▶ [Given records]:
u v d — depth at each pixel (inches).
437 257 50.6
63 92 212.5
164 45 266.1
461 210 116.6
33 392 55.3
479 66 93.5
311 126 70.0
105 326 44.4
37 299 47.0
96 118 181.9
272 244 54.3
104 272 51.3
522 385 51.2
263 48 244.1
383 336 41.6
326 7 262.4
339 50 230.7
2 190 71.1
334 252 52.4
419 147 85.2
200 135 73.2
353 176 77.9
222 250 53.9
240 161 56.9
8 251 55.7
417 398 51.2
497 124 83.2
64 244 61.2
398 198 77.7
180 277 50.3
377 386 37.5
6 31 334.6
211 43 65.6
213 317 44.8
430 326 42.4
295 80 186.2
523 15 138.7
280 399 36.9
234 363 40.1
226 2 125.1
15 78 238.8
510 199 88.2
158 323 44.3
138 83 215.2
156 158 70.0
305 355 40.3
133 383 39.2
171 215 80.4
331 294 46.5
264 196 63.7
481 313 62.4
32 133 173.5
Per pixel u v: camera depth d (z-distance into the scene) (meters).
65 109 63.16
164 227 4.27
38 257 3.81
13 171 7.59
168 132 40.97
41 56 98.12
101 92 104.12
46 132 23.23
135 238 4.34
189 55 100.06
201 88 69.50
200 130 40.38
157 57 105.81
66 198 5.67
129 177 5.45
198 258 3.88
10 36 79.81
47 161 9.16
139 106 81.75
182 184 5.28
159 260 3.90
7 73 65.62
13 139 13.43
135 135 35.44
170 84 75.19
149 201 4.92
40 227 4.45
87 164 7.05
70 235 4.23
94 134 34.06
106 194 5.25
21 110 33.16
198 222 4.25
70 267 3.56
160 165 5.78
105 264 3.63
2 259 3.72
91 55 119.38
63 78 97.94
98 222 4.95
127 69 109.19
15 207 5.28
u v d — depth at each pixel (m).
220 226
...
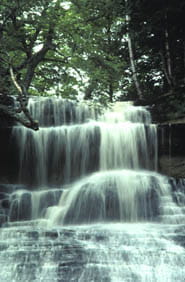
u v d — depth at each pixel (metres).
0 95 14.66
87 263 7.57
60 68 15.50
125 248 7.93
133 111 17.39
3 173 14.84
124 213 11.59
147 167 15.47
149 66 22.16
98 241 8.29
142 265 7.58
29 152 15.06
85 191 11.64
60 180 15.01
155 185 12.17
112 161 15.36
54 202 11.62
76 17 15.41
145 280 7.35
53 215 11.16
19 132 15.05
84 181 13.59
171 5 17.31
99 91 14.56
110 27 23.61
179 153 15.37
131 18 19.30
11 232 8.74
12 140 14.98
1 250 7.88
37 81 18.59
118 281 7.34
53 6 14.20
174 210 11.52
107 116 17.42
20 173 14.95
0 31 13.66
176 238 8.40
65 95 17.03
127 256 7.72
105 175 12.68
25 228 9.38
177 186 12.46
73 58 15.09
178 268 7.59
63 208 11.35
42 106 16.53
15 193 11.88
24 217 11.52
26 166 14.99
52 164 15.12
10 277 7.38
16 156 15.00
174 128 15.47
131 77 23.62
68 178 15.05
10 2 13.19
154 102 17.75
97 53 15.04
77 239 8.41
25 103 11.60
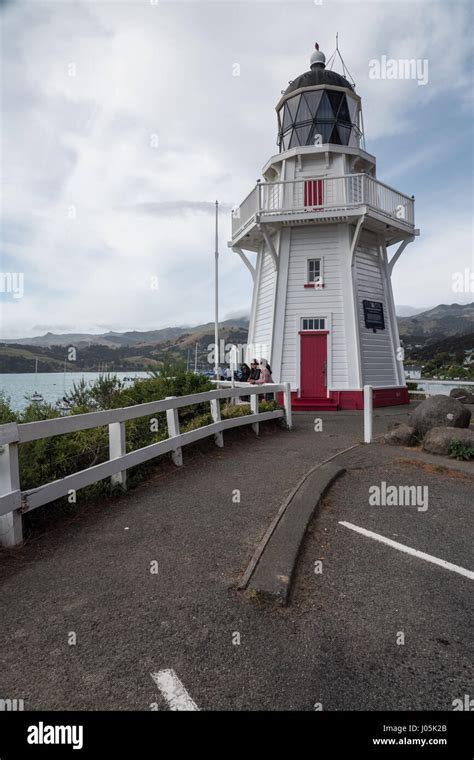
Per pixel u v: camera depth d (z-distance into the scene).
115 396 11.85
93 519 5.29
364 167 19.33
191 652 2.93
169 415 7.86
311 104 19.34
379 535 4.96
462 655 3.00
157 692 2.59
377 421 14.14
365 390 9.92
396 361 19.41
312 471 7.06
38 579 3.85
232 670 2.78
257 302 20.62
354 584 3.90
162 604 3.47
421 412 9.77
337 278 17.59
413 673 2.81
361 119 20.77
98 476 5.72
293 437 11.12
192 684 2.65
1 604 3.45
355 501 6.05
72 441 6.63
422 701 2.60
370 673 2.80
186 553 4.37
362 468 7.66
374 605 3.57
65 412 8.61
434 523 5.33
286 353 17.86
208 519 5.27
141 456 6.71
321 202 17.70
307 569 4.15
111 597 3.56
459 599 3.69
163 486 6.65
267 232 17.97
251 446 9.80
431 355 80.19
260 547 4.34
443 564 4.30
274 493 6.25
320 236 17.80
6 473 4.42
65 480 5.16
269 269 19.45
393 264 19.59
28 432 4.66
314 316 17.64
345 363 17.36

▶ [Task statement]: Wherever the string "pixel" occurs in the records above, copy that line.

▶ [Response to this exercise]:
u v d — depth at each pixel (inches).
Per pixel u v: camera depth d (z-distance into the scene) (meters).
u v d — depth at each pixel (m).
u v d — depth at each pixel (metres).
Per pixel u v: camera depth d (z-distance into the scene).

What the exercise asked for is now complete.